Li Shudong, Tivnan Matthew, Stayman J Webster
Biomedical Engineering, Johns Hopkins University, Baltimore, MD, USA.
Radiology, Harvard Medical School and Massachusetts General Hospital, Boston, MA, USA.
Proc SPIE Int Soc Opt Eng. 2024 Feb;12925. doi: 10.1117/12.3007693. Epub 2024 Apr 1.
Diffusion models have been demonstrated as powerful deep learning tools for image generation in CT reconstruction and restoration. Recently, diffusion posterior sampling, where a score-based diffusion prior is combined with a likelihood model, has been used to produce high quality CT images given low-quality measurements. This technique is attractive since it permits a one-time, unsupervised training of a CT prior; which can then be incorporated with an arbitrary data model. However, current methods only rely on a model of x-ray CT physics to reconstruct or restore images. While it is common to linearize the transmission tomography reconstruction problem, this is an approximation to the true and inherently nonlinear forward model. We propose a new method that solves the inverse problem of CT image reconstruction via diffusion posterior sampling. We implement a traditional unconditional diffusion model by training a prior score function estimator, and apply Bayes rule to combine this prior with a measurement likelihood score function derived from the nonlinear physical model to arrive at a posterior score function that can be used to sample the reverse-time diffusion process. This plug-and-play method allows incorporation of a diffusion-based prior with generalized nonlinear CT image reconstruction into multiple CT system designs with different forward models, without the need for any additional training. We demonstrate the technique in both fully sampled low dose data and sparse-view geometries using a single unsupervised training of the prior.

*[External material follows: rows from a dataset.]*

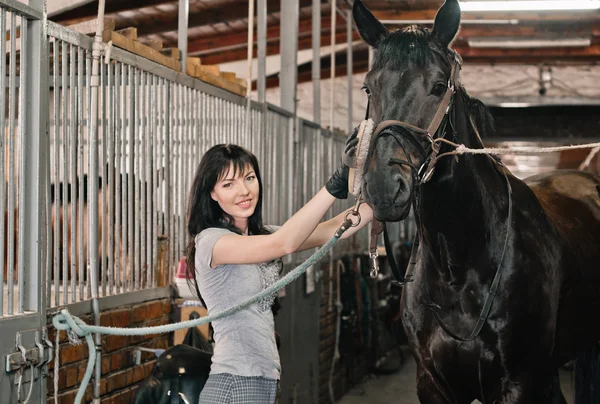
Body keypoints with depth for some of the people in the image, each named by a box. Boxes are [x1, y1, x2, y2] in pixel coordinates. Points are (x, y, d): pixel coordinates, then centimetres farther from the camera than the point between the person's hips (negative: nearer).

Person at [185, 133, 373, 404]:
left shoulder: (261, 237, 12)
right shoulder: (210, 241, -13)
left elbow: (332, 231, 1)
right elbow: (284, 244, -28)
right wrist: (337, 183, -34)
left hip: (266, 381, 8)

扩散模型已被证明是用于CT重建和恢复中图像生成的强大深度学习工具。最近,扩散后验采样(即将基于分数的扩散先验与似然模型相结合)已被用于在低质量测量的情况下生成高质量的CT图像。该技术具有吸引力,因为它允许对CT先验进行一次性无监督训练;然后可以将其与任意数据模型相结合。然而,当前的方法仅依赖于X射线CT物理模型来重建或恢复图像。虽然将透射断层扫描重建问题线性化很常见,但这只是对真实且本质上非线性的正向模型的一种近似。我们提出了一种通过扩散后验采样解决CT图像重建逆问题的新方法。我们通过训练先验分数函数估计器来实现传统的无条件扩散模型,并应用贝叶斯规则将此先验与从非线性物理模型导出的测量似然分数函数相结合,以得到可用于对反向时间扩散过程进行采样的后验分数函数。这种即插即用的方法允许将基于扩散的先验与广义非线性CT图像重建纳入具有不同正向模型的多个CT系统设计中,而无需任何额外的训练。我们使用先验的单次无监督训练在全采样低剂量数据和稀疏视图几何结构中展示了该技术。